**EXERCISE**
Put the lines of the records below into a numbered list, leaving out blank lines. Begin at the line that has "right knee: (378, 824, -1)" and stop after the line that has "right wrist: (439, 816, 13)".

**EXCERPTED DATA**
········
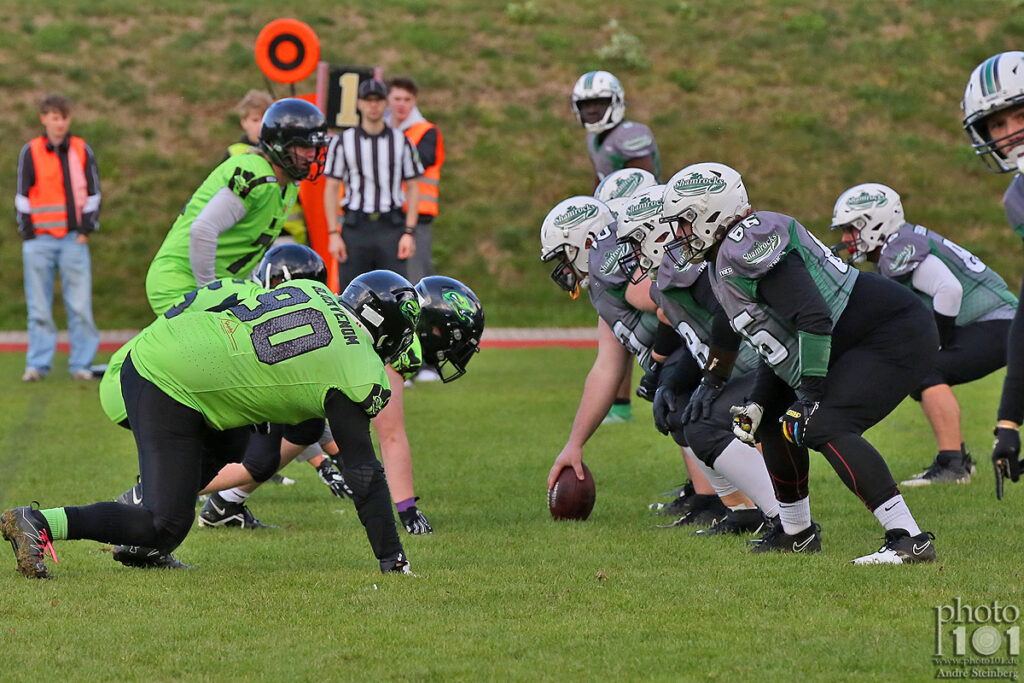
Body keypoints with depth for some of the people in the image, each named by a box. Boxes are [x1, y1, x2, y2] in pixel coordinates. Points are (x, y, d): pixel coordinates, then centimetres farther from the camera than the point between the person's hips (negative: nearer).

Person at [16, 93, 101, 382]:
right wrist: (27, 232, -2)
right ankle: (37, 365, 5)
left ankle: (81, 363, 4)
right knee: (39, 307, 0)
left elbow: (93, 192, 11)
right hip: (39, 239, -1)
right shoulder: (30, 152, 4)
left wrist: (87, 229, 2)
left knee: (80, 305, -2)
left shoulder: (82, 150, 7)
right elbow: (22, 194, 5)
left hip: (74, 239, 1)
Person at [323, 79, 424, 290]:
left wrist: (409, 233, -2)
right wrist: (333, 235, -3)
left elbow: (413, 189, 8)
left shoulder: (402, 142, 8)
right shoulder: (342, 142, 6)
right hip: (355, 226, 0)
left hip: (391, 226, 0)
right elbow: (331, 190, 5)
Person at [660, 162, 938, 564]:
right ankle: (796, 532, 32)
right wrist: (757, 404, 12)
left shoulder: (747, 245, -20)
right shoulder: (723, 265, 14)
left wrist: (810, 394, -26)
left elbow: (814, 319, -27)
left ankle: (909, 540, -29)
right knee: (775, 418, 17)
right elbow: (782, 343, 20)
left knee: (825, 426, -26)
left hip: (898, 335, -11)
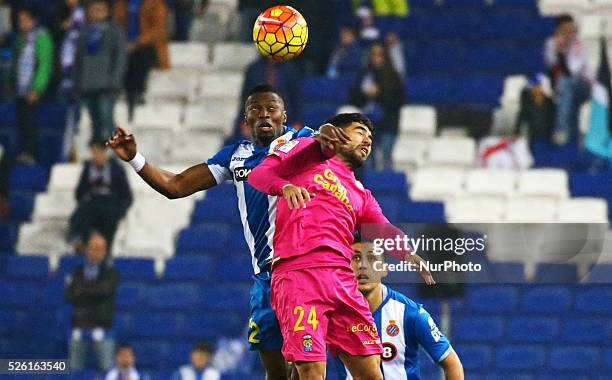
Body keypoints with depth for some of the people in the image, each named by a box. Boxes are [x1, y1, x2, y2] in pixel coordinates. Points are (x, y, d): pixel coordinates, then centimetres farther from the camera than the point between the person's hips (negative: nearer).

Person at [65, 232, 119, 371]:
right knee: (74, 369, 2)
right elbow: (70, 297, 1)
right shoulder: (78, 273, 13)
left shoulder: (110, 272, 5)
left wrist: (82, 288, -4)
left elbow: (104, 290, -14)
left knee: (107, 369, -7)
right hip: (80, 327, 3)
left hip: (102, 327, -3)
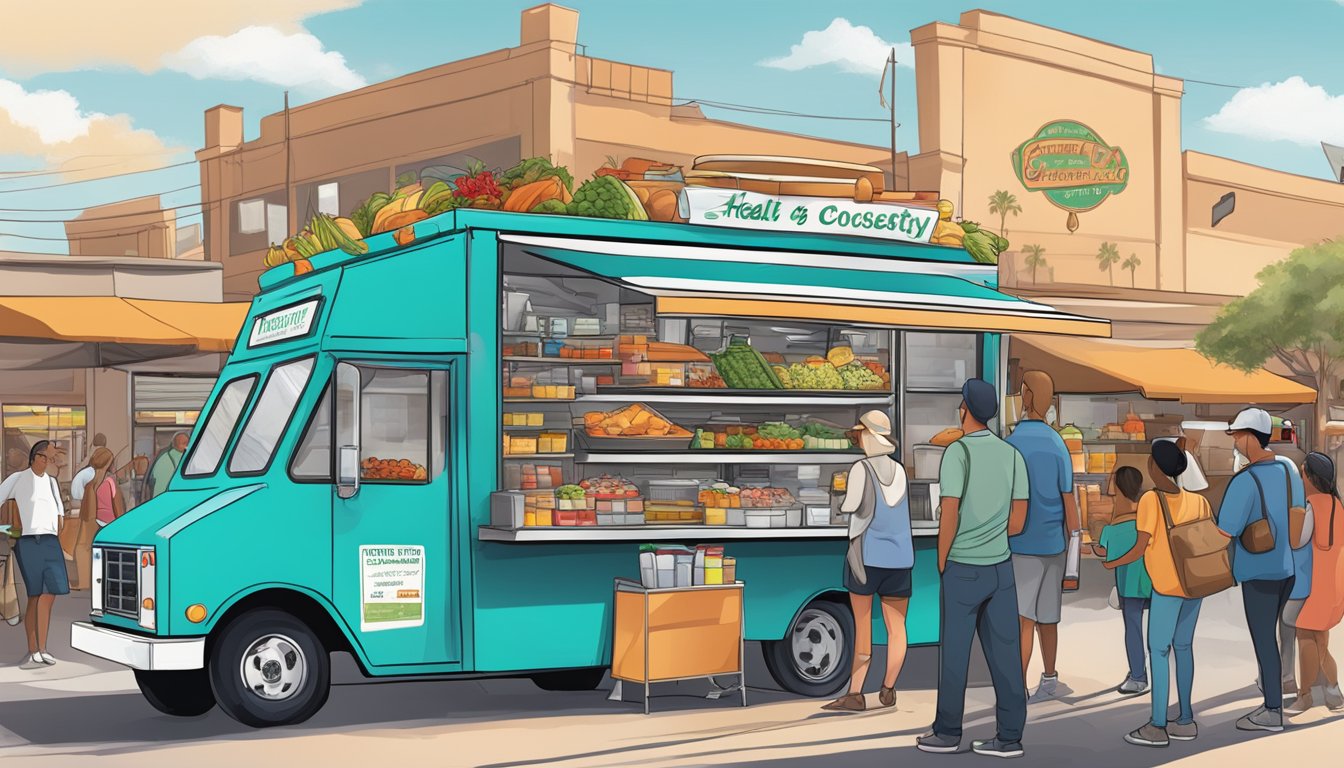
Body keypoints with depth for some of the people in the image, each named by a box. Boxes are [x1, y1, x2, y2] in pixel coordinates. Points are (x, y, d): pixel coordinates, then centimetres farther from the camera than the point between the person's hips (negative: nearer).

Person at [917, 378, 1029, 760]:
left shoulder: (957, 451, -13)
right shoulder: (1012, 454, 4)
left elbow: (949, 514, -17)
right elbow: (1018, 520, 4)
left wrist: (941, 562, -5)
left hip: (962, 568, -5)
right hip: (1001, 566, 5)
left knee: (955, 651, 5)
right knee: (1004, 652, 5)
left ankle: (948, 731, 14)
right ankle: (1009, 736, 5)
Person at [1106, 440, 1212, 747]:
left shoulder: (1152, 500, -12)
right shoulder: (1198, 501, 5)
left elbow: (1140, 548, -12)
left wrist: (1112, 564, 4)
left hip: (1168, 586, -6)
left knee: (1158, 650, -2)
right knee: (1183, 646, 14)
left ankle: (1157, 726, -4)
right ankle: (1186, 720, 17)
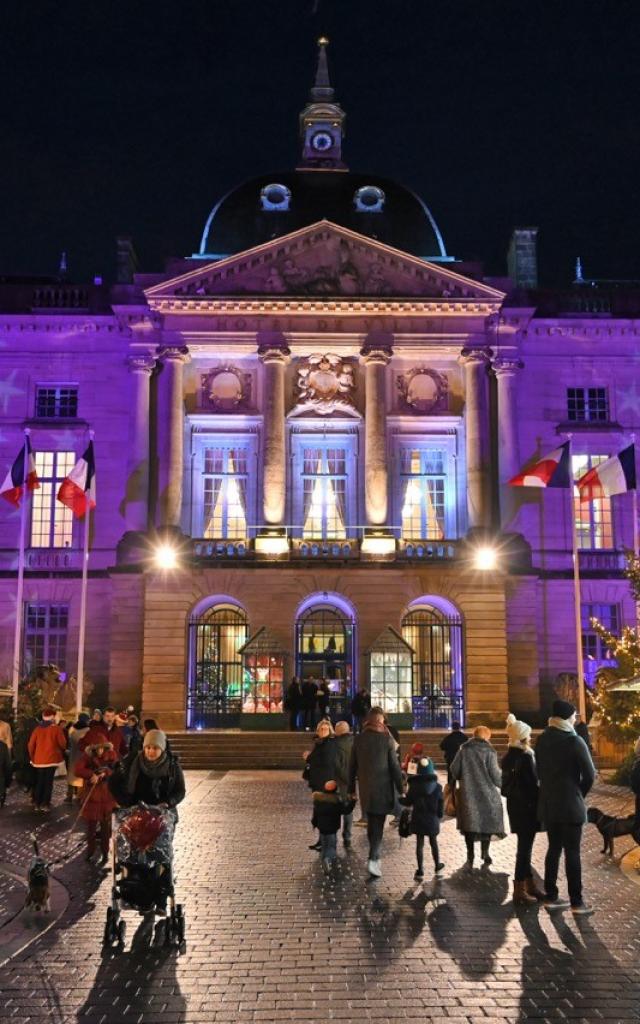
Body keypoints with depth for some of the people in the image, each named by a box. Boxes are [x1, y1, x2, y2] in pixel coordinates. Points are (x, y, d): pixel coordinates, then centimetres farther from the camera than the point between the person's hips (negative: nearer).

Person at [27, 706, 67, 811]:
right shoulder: (56, 728, -8)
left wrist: (32, 757, 16)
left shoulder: (37, 728, 1)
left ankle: (36, 803, 16)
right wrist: (61, 751, 17)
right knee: (48, 781, 4)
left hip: (39, 760, 3)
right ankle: (45, 804, 2)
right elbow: (63, 743, -6)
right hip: (51, 759, -3)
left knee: (39, 781, 14)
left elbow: (30, 745, 3)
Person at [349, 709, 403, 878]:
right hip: (382, 787, -3)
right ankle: (373, 859, -14)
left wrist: (351, 789, 15)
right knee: (378, 824, -1)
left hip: (365, 788, 4)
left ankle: (375, 857, 26)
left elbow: (352, 766, 7)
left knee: (371, 823, 17)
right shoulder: (386, 739, -9)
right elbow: (395, 766, -7)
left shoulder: (358, 739, 1)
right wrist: (400, 789, 1)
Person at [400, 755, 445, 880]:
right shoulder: (437, 786, -6)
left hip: (418, 820, -1)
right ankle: (437, 866, 31)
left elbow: (408, 802, -6)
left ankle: (420, 870, 5)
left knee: (419, 844, 5)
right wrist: (439, 816, 13)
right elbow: (441, 804, -1)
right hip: (432, 819, 1)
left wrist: (400, 798, 13)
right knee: (433, 842, 17)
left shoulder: (414, 786, -10)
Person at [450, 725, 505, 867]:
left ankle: (470, 856, 13)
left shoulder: (464, 750, -1)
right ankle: (485, 854, 9)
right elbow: (495, 774, -10)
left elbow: (454, 769, 0)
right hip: (486, 793, -2)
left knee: (469, 823, 11)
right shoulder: (489, 752, -9)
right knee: (487, 823, 12)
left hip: (467, 792, 2)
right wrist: (502, 783, 10)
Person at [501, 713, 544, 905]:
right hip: (526, 807, -8)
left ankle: (529, 885, 25)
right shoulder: (525, 758, -18)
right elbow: (533, 784, -17)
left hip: (514, 806, 9)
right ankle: (519, 890, 3)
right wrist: (537, 806, -8)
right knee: (525, 847, -1)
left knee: (524, 846, 17)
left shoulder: (508, 757, 8)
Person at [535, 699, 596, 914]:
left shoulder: (542, 740, 5)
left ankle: (551, 897, 19)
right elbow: (590, 775, -13)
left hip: (548, 804, 6)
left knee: (553, 848, 14)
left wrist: (551, 789, 8)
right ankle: (576, 902, 6)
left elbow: (540, 771, 8)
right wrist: (580, 794, 3)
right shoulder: (574, 741, -14)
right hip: (570, 805, -6)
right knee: (572, 852, 1)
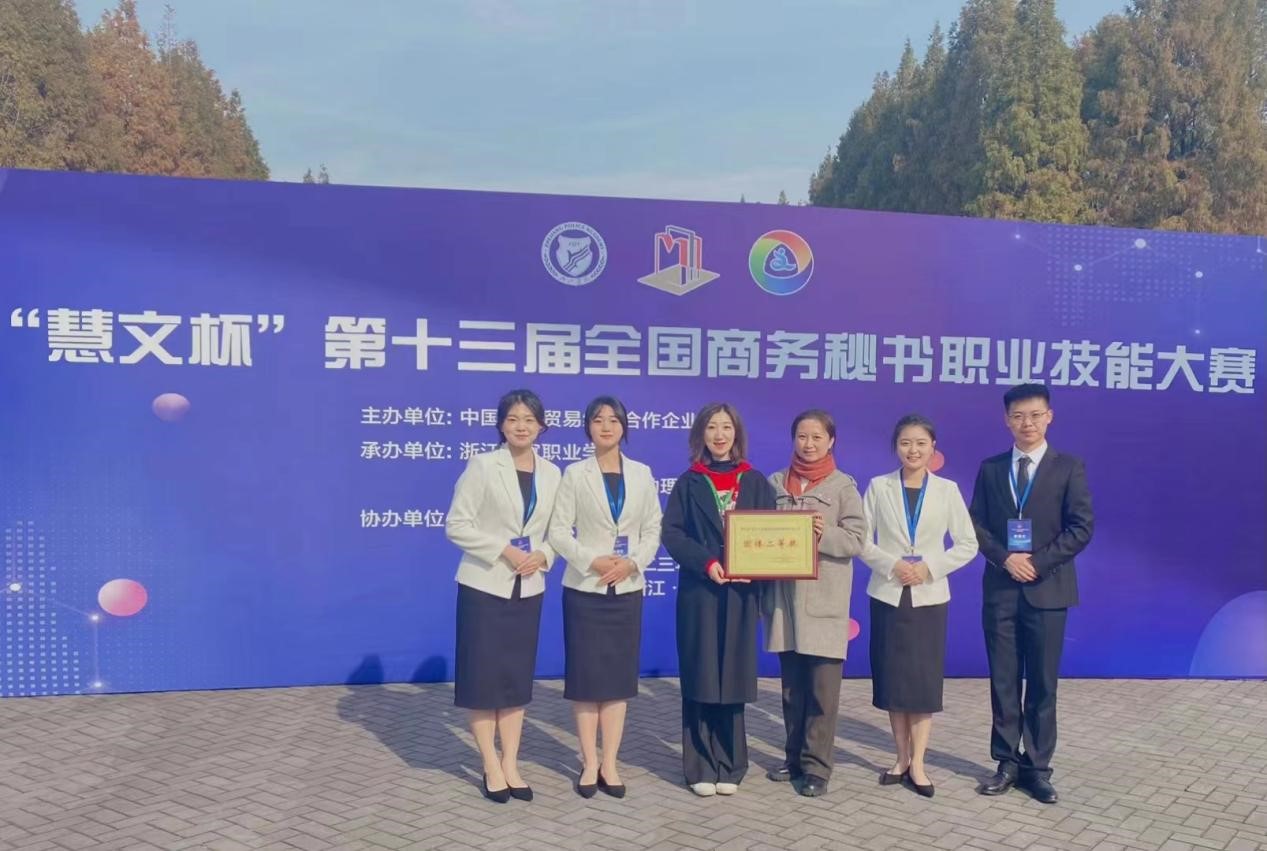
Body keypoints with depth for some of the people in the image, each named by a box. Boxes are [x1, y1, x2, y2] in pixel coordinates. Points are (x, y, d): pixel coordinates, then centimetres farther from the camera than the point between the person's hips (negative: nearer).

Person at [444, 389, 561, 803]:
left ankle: (511, 765, 20)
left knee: (518, 676, 10)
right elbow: (456, 525, -11)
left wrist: (542, 556, -11)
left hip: (527, 589, 4)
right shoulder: (482, 466, -8)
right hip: (484, 586, -4)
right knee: (484, 676, 1)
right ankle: (492, 768, 13)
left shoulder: (552, 473, 4)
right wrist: (503, 549, -18)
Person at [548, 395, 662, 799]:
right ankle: (590, 763, 10)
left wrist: (632, 562, -11)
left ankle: (610, 763, 13)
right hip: (584, 587, -2)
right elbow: (558, 530, -5)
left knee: (619, 675, 5)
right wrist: (591, 561, -17)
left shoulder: (642, 474, 7)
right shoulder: (575, 474, 1)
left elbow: (653, 530, 5)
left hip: (627, 588, 2)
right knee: (585, 675, 1)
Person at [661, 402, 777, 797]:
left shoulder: (755, 482, 8)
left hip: (740, 592, 1)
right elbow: (671, 533, -3)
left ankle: (730, 767, 15)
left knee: (733, 677, 5)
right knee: (699, 678, 1)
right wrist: (707, 562, -16)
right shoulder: (689, 483, 4)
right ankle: (701, 768, 9)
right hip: (699, 591, -1)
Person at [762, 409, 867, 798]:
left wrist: (824, 534, -20)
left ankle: (816, 766, 7)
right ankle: (795, 758, 23)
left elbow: (855, 540, -5)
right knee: (791, 684, 12)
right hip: (783, 597, 3)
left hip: (825, 602, -3)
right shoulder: (776, 483, 9)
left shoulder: (843, 485, 1)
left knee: (822, 688, -2)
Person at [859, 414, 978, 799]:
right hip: (887, 595, 0)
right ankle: (902, 757, 17)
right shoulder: (878, 487, 1)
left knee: (925, 678, 0)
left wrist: (930, 567, -12)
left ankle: (917, 762, 9)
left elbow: (968, 544, 1)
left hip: (929, 597, 0)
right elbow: (860, 540, 0)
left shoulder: (947, 490, 1)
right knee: (892, 677, 4)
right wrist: (891, 565, -15)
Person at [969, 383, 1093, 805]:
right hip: (1000, 589, 2)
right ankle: (1007, 762, 18)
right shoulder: (991, 468, 8)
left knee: (1042, 684, 5)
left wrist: (1038, 562, -14)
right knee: (1003, 681, 7)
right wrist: (1005, 558, -11)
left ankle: (1038, 767, 15)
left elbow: (1082, 527, -6)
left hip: (1047, 589, -2)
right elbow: (976, 525, 5)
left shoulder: (1069, 467, 0)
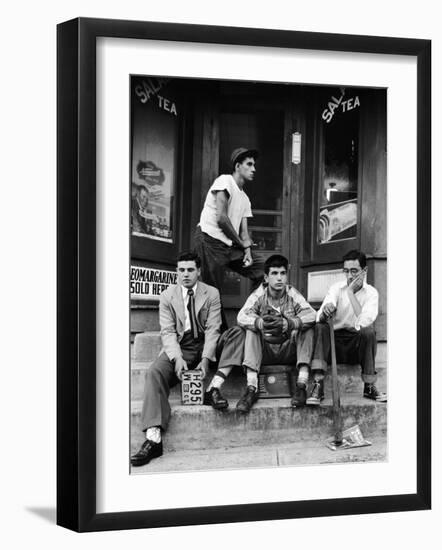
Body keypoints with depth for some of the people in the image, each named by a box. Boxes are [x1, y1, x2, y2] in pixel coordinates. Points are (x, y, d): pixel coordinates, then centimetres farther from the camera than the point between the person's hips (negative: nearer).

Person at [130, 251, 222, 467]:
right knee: (155, 372, -29)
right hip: (177, 347, -1)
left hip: (203, 346, 2)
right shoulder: (167, 295, 4)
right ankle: (153, 438, -38)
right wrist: (177, 358, -20)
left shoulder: (211, 294, 3)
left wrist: (205, 359, -19)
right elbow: (168, 331, -3)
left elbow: (212, 329, -3)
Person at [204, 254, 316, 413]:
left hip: (289, 351, -1)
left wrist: (286, 324, -42)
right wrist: (260, 323, -45)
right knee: (251, 328, -23)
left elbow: (311, 315, -24)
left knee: (307, 328, -23)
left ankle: (302, 386, -31)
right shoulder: (259, 295, -5)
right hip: (264, 351, 1)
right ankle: (251, 388, -34)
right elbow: (242, 316, -22)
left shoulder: (292, 294, -6)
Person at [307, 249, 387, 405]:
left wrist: (351, 292, -20)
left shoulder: (371, 293, -3)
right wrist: (325, 311, -40)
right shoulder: (336, 288, 1)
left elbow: (363, 323, -22)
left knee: (369, 331, -31)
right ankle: (318, 386, -34)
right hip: (334, 342, 1)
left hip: (358, 345, -1)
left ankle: (369, 387, -19)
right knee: (320, 327, -27)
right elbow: (320, 318, -15)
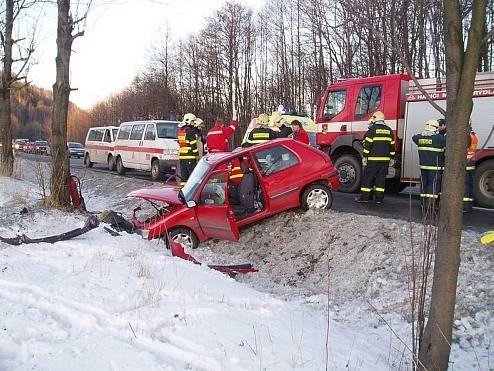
········
**COMPLETED EXERCISE**
1. right knee: (378, 824, -1)
2. left hip: (365, 788, 4)
3. left ankle: (375, 857, 26)
4. left elbow: (352, 766, 7)
5. left knee: (371, 823, 17)
6. right shoulder: (386, 739, -9)
7. right elbow: (395, 766, -7)
8. left shoulder: (358, 739, 1)
9. right wrist: (400, 789, 1)
10. Person at [400, 755, 445, 880]:
11. right shoulder: (437, 786, -6)
12. left hip: (418, 820, -1)
13. right ankle: (437, 866, 31)
14. left elbow: (408, 802, -6)
15. left ankle: (420, 870, 5)
16. left knee: (419, 844, 5)
17. right wrist: (439, 816, 13)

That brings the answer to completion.